THE PROBLEM:
Put the records below into a Markdown table with the columns Row and Line. Give each non-blank line its own numbered row, and leave out blank lines and pictures.

DATA SUPPLIED below:

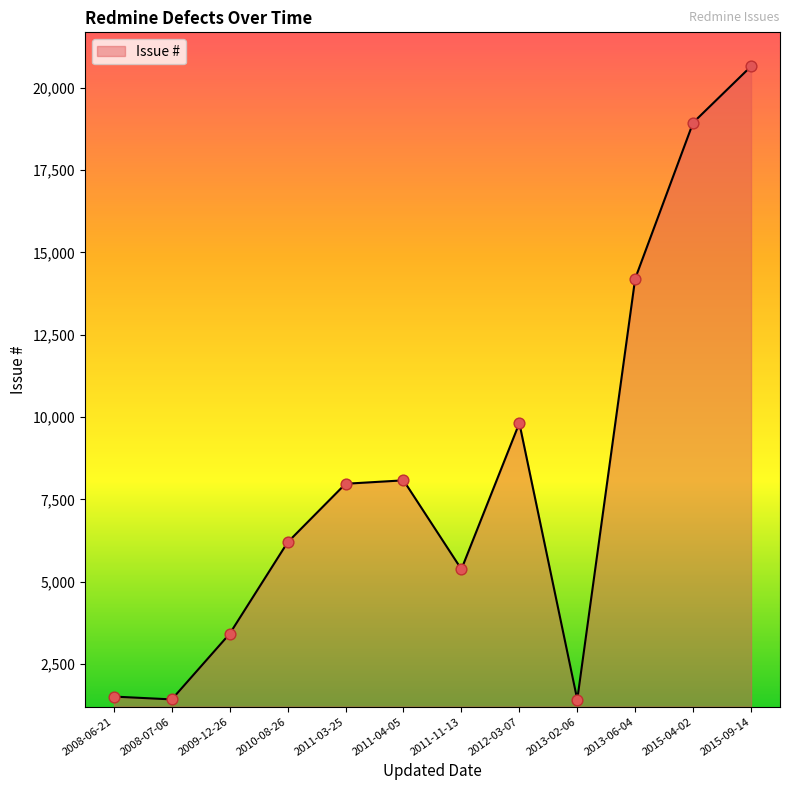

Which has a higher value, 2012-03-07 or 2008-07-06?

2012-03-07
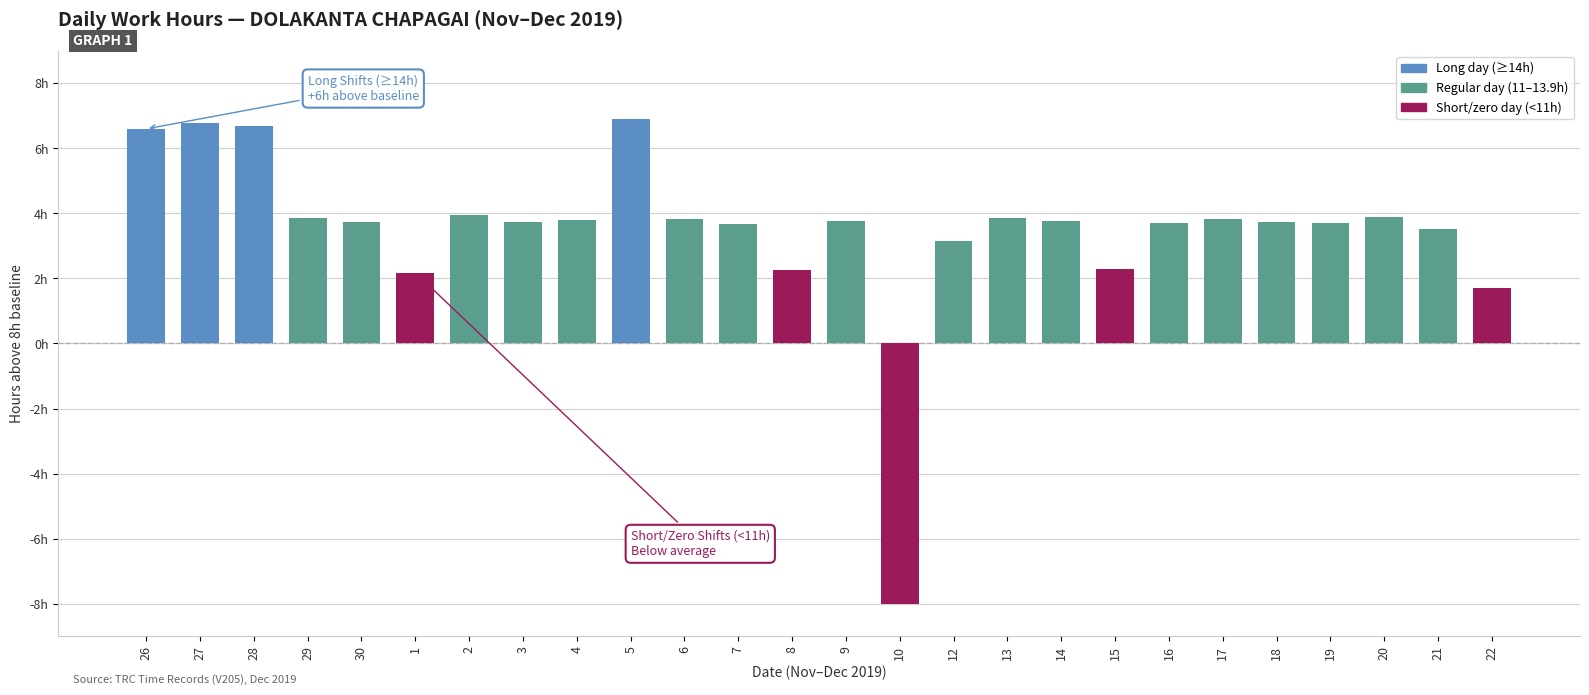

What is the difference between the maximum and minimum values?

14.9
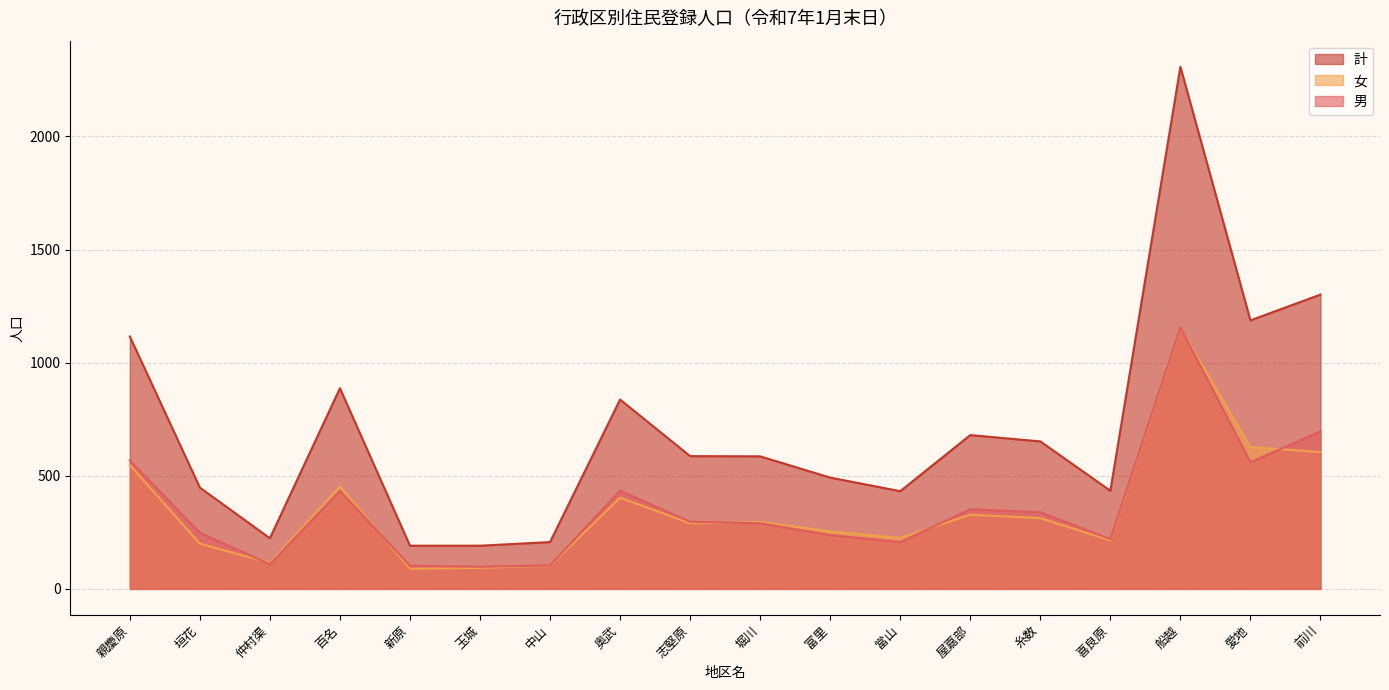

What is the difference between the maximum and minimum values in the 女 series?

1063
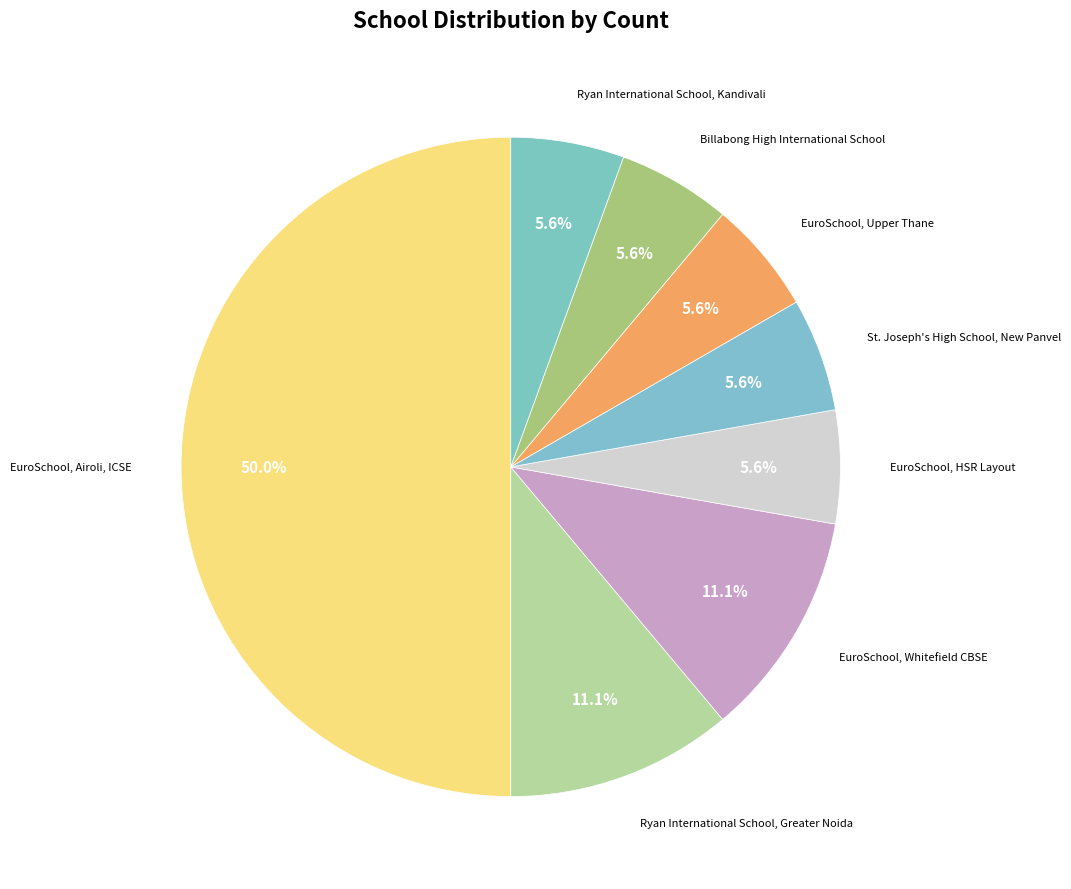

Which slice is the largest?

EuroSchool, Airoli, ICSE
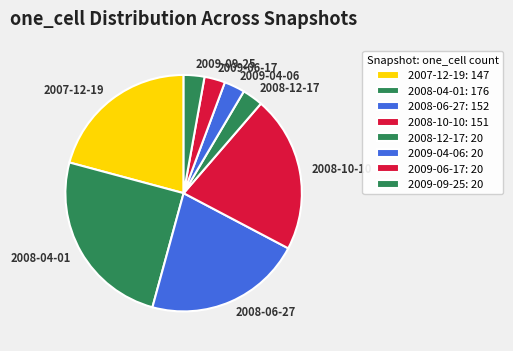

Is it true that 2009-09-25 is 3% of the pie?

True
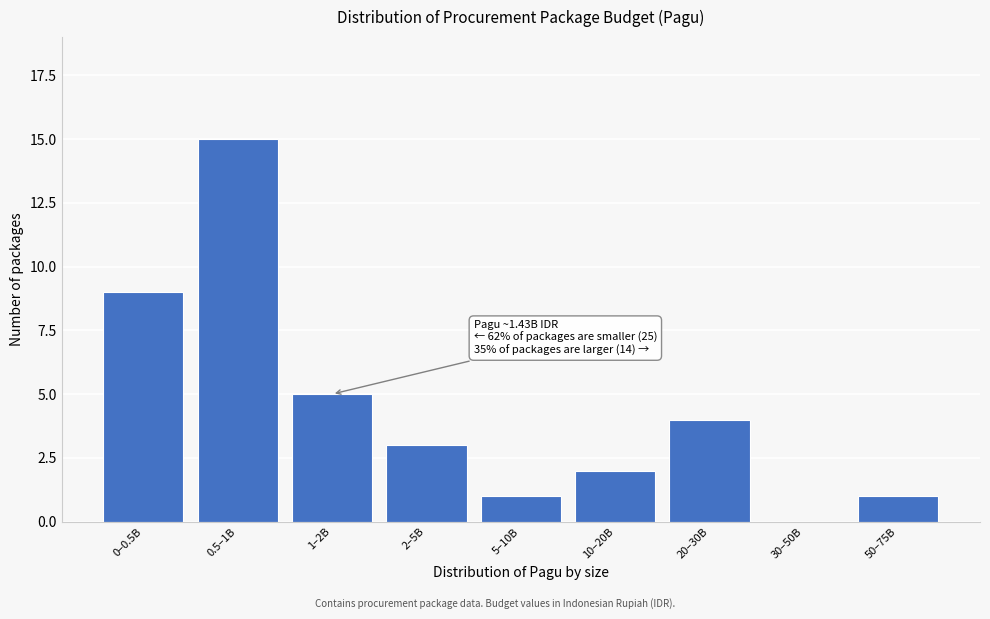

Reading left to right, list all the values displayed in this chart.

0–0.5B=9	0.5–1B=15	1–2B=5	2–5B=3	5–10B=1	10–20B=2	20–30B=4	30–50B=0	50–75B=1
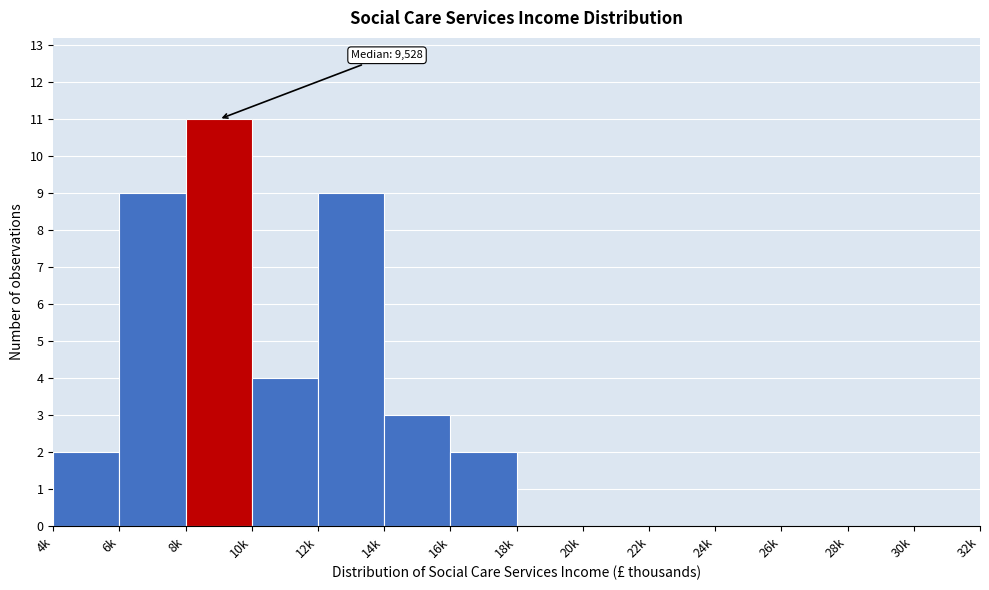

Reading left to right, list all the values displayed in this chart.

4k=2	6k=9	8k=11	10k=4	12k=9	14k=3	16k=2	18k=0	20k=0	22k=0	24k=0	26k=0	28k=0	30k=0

End of DATA SUPPLIED.

REPLY TO THE TASK:
| Row | Line |
|---|---|
| 1 | Which has a higher value, 2012-03-07 or 2008-07-06? |
| 2 | 2012-03-07 |
| 3 | What is the difference between the maximum and minimum values? |
| 4 | 14.9 |
| 5 | What is the difference between the maximum and minimum values in the 女 series? |
| 6 | 1063 |
| 7 | Which slice is the largest? |
| 8 | EuroSchool, Airoli, ICSE |
| 9 | Is it true that 2009-09-25 is 3% of the pie? |
| 10 | True |
| 11 | Reading left to right, list all the values displayed in this chart. |
| 12 | 0–0.5B=9	0.5–1B=15	1–2B=5	2–5B=3	5–10B=1	10–20B=2	20–30B=4	30–50B=0	50–75B=1 |
| 13 | Reading left to right, list all the values displayed in this chart. |
| 14 | 4k=2	6k=9	8k=11	10k=4	12k=9	14k=3	16k=2	18k=0	20k=0	22k=0	24k=0	26k=0	28k=0	30k=0 |